I've got files going back to 1991. They started on floppy and moved to various f...

globular-toast · 2025-03-18T09:43:34 1742291014

I have some going back to my first days with computers (~1997), but it's purely luck. I've certainly lost more files since then than I've kept.

Does that tear me up? Not one bit. And I guess that's the reason why people aren't clamouring for archival storage. We can deal with loss. It's a normal part of life.

It's nice when we do have old pictures etc. but maybe they're only nice because it's rare. If you could readily drop into archives and look at poorly lit pictures of people doing mundane things 50 years ago, how often would you do it?

I'm reminded of something one of my school teachers recognised 20+ years ago: you'd watch your favourite film every time it was on TV, but once you get it on DVD you never watch it again.

I think in general we find it very difficult to value things without scarcity. But maybe we just have to think about things differently. Food is already not valuable because it's scarce. Instead I consider each meal valuable because I enjoy it but can only afford to eat two meals a day if I want to remain in shape. I struggle to think of an analogy for post-scarcity data, though.

gtdawg · 2025-03-17T20:49:45 1742244585

What is your process for automating this checksum twice a year? Does it give you a text file dump with the absolute paths of all files that fail checksum for inspection? How often does this failure happen for you?

lizknope · 2025-03-17T20:53:35 1742244815

I run snapraid once a night and it has a scrub feature to read every file and compare against the stored checksum.

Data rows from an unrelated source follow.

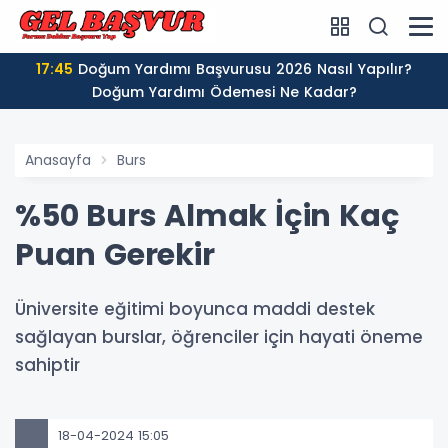
17:45
Doğum Yardımı Başvurusu 2026 Nasıl Yapılır?
Doğum Yardımı Ödemesi Ne Kadar?
Anasayfa
Burs
%50 Burs Almak İçin Kaç
Puan Gerekir
Üniversite eğitimi boyunca maddi destek
sağlayan burslar, öğrenciler için hayati öneme
sahiptir
18-04-2024 15:05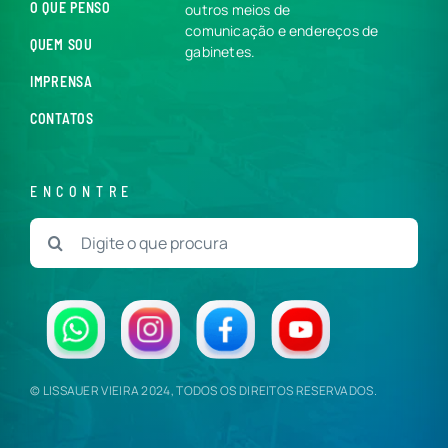
O QUE PENSO
outros meios de
comunicação e endereços de
QUEM SOU
gabinetes.
IMPRENSA
CONTATOS
ENCONTRE
Buscar
resultados
para:
© LISSAUER VIEIRA 2024, TODOS OS DIREITOS RESERVADOS.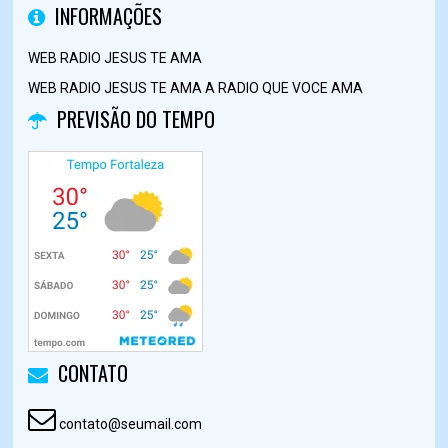
INFORMAÇÕES
WEB RADIO JESUS TE AMA
WEB RADIO JESUS TE AMA A RADIO QUE VOCE AMA
PREVISÃO DO TEMPO
CONTATO
contato@seumail.com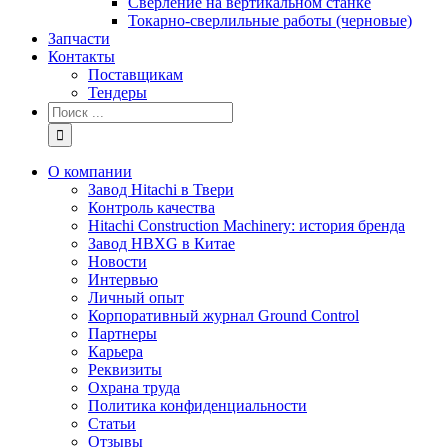
Сверление на вертикальном станке
Токарно-сверлильные работы (черновые)
Запчасти
Контакты
Поставщикам
Тендеры
Результат
поиска:
О компании
Завод Hitachi в Твери
Контроль качества
Hitachi Construction Machinery: история бренда
Завод HBXG в Китае
Новости
Интервью
Личный опыт
Корпоративный журнал Ground Control
Партнеры
Карьера
Реквизиты
Охрана труда
Политика конфиденциальности
Статьи
Отзывы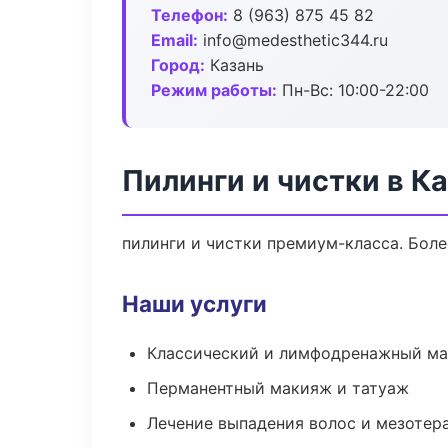
Телефон:
8 (963) 875 45 82
Email:
info@medesthetic344.ru
Город:
Казань
Режим работы:
Пн-Вс: 10:00-22:00
Пилинги и чистки в К
пилинги и чистки премиум-класса. Боле
Наши услуги
Классический и лимфодренажный м
Перманентный макияж и татуаж
Лечение выпадения волос и мезотер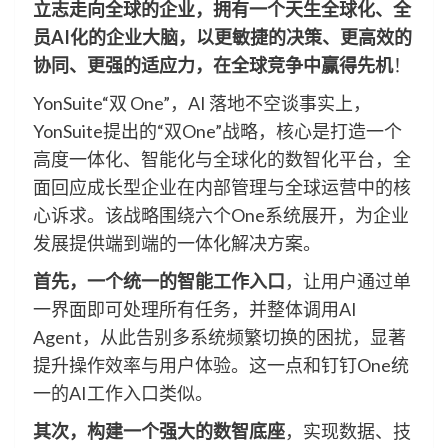
立志走向全球的企业，拥有一个天生全球化、全
员AI化的企业大脑，以更敏捷的决策、更高效的
协同、更强的适应力，在全球竞争中赢得先机
！
YonSuite“双 One”，AI 落地不空谈事实上，
YonSuite提出的“双One”战略，核心是打造一个
高度一体化、智能化与全球化的数智化平台，全
面回应成长型企业在内部管理与全球运营中的核
心诉求。该战略围绕六个One系统展开，为企业
发展提供端到端的一体化解决方案。
首先，一个统一的智能工作入口
，让用户通过单
一界面即可处理所有任务，并整体调用AI
Agent，从此告别多系统频繁切换的困扰，显著
提升操作效率与用户体验。这一点和钉钉One统
一的AI工作入口类似。
其次，构建一个强大的数智底座
，实现数据、技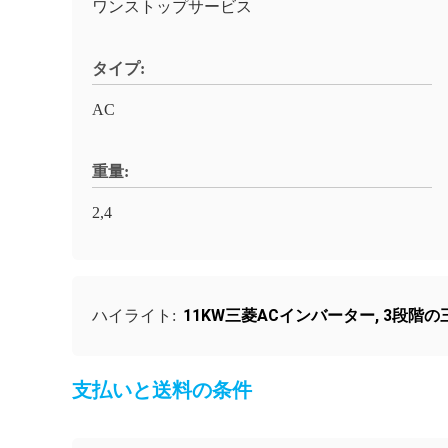
ワンストップサービス
タイプ:
AC
重量:
2,4
11KW三菱ACインバーター
,
3段階の
ハイライト:
支払いと送料の条件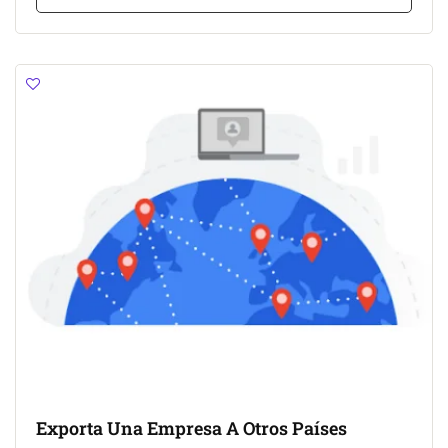
Exporta Una Empresa A Otros Países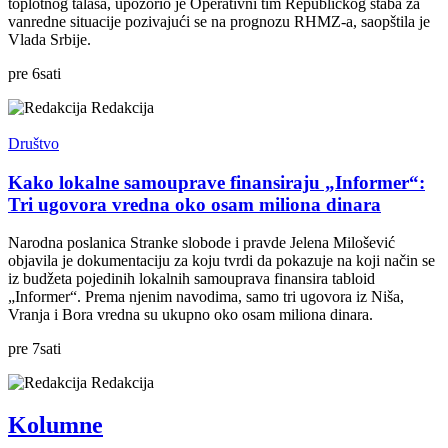
toplotnog talasa, upozorio je Operativni tim Republičkog štaba za
vanredne situacije pozivajući se na prognozu RHMZ-a, saopštila je
Vlada Srbije.
pre
6
sati
Redakcija
Društvo
Kako lokalne samouprave finansiraju „Informer“:
Tri ugovora vredna oko osam miliona dinara
Narodna poslanica Stranke slobode i pravde Jelena Milošević
objavila je dokumentaciju za koju tvrdi da pokazuje na koji način se
iz budžeta pojedinih lokalnih samouprava finansira tabloid
„Informer“. Prema njenim navodima, samo tri ugovora iz Niša,
Vranja i Bora vredna su ukupno oko osam miliona dinara.
pre
7
sati
Redakcija
Kolumne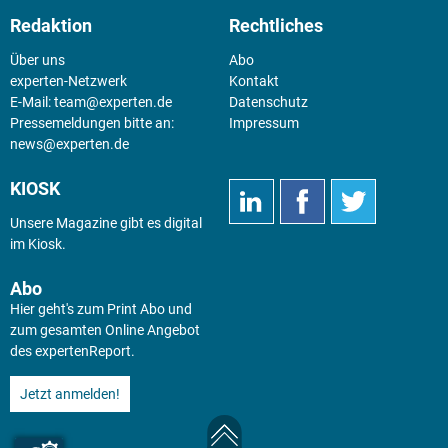
Redaktion
Rechtliches
Über uns
Abo
experten-Netzwerk
Kontakt
E-Mail:
team@experten.de
Datenschutz
Pressemeldungen bitte an:
Impressum
news@experten.de
KIOSK
Unsere Magazine gibt es digital
im
Kiosk
.
Abo
Hier geht's zum Print Abo und
zum gesamten Online Angebot
des expertenReport.
Jetzt anmelden!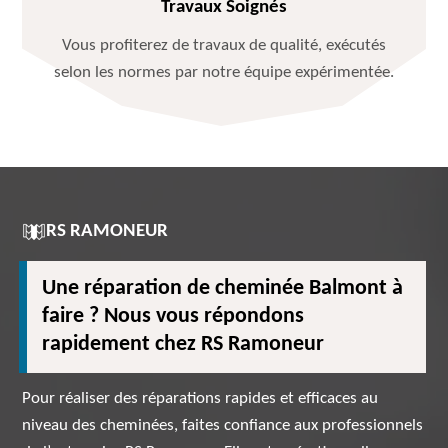
Travaux Soignés
Vous profiterez de travaux de qualité, exécutés
selon les normes par notre équipe expérimentée.
RS RAMONEUR
Une réparation de cheminée Balmont à
faire ? Nous vous répondons
rapidement chez RS Ramoneur
Pour réaliser des réparations rapides et efficaces au
niveau des cheminées, faites confiance aux professionnels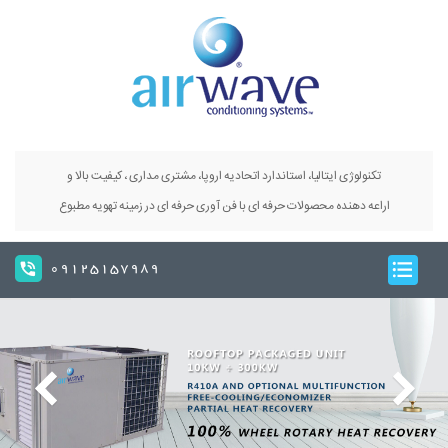
تکنولوژی ایتالیا، استاندارد اتحادیه اروپا، مشتری مداری ، کیفیت بالا و
اراعه دهنده محصولات حرفه ای با فن آوری حرفه ای در زمینه تهویه مطبوع
09125157989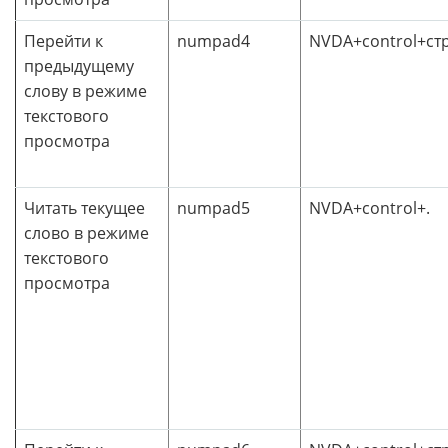
Перейти к
numpad4
NVDA+control+ст
предыдущему
слову в режиме
текстового
просмотра
Читать текущее
numpad5
NVDA+control+.
слово в режиме
текстового
просмотра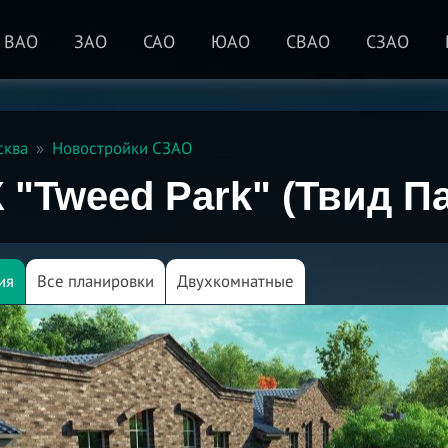
ВАО
ЗАО
САО
ЮАО
СВАО
СЗАО
сква
Новостройки СЗАО
 "Tweed Park" (Твид Па
ия
Все планировки
Двухкомнатные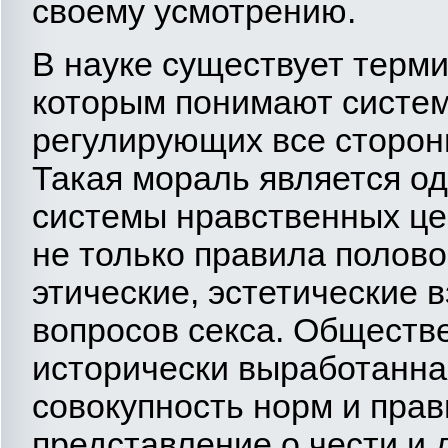
своему усмотрению.
В науке существует терми
которым понимают систем
регулирующих все сторон
Такая мораль является од
системы нравственных це
не только правила полово
этические, эстетические 
вопросов секса. Обществе
исторически выработанна
совокупность норм и пра
представление о чести и 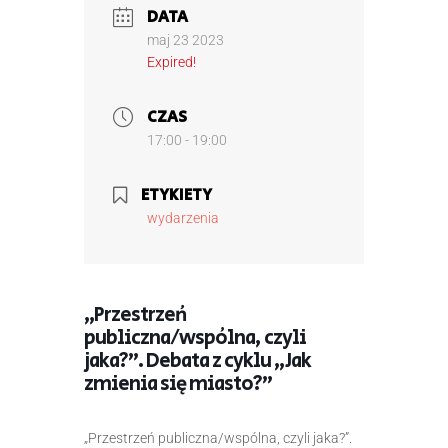
DATA
maj 23 2023
Expired!
CZAS
17:00 - 19:00
ETYKIETY
wydarzenia
„Przestrzeń
publiczna/wspólna, czyli
jaka?”. Debata z cyklu „Jak
zmienia się miasto?”
„
Przestrzeń publiczna/wspólna, czyli jaka?”.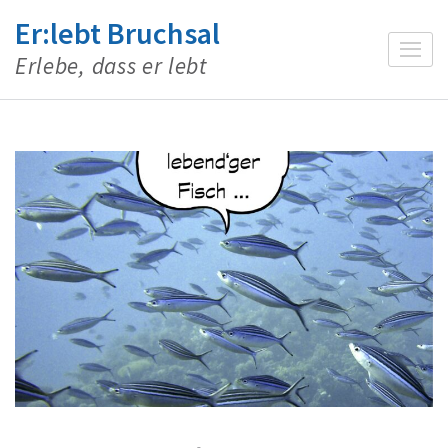
Zum
Er:lebt Bruchsal
Inhalt
Erlebe, dass er lebt
springen
(Enter
drücken)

https://www.snapraid.it/manual

All my drives are Linux ext4 and I just run this program on every file in a for loop. It calculates a checksum and stores it along with a timestamp as extended attribute metadata. Run it again and it compares the values and reports if something changed.

https://github.com/rfjakob/cshatag

These days I would suggest people start with zfs or btrfs that has checksums and scrubbing built in.

Over 400TB of data I get a single failed checksum about every 2 years. So I get a file name and that it failed but since I have 3 copies of every file I check the other 2 copies and overwrite the bad copy. This is after verifying that the hard drive SMART data shows no errors.

gaius_baltar · 2025-03-17T22:25:05 1742250305

> What is your process for automating this checksum twice a year?

Backup programs usually do that as a standard feature. Borg, for example, can do a simple checksum verification (for protection against bitrot) or a full repository verification (for protection against malicious modification).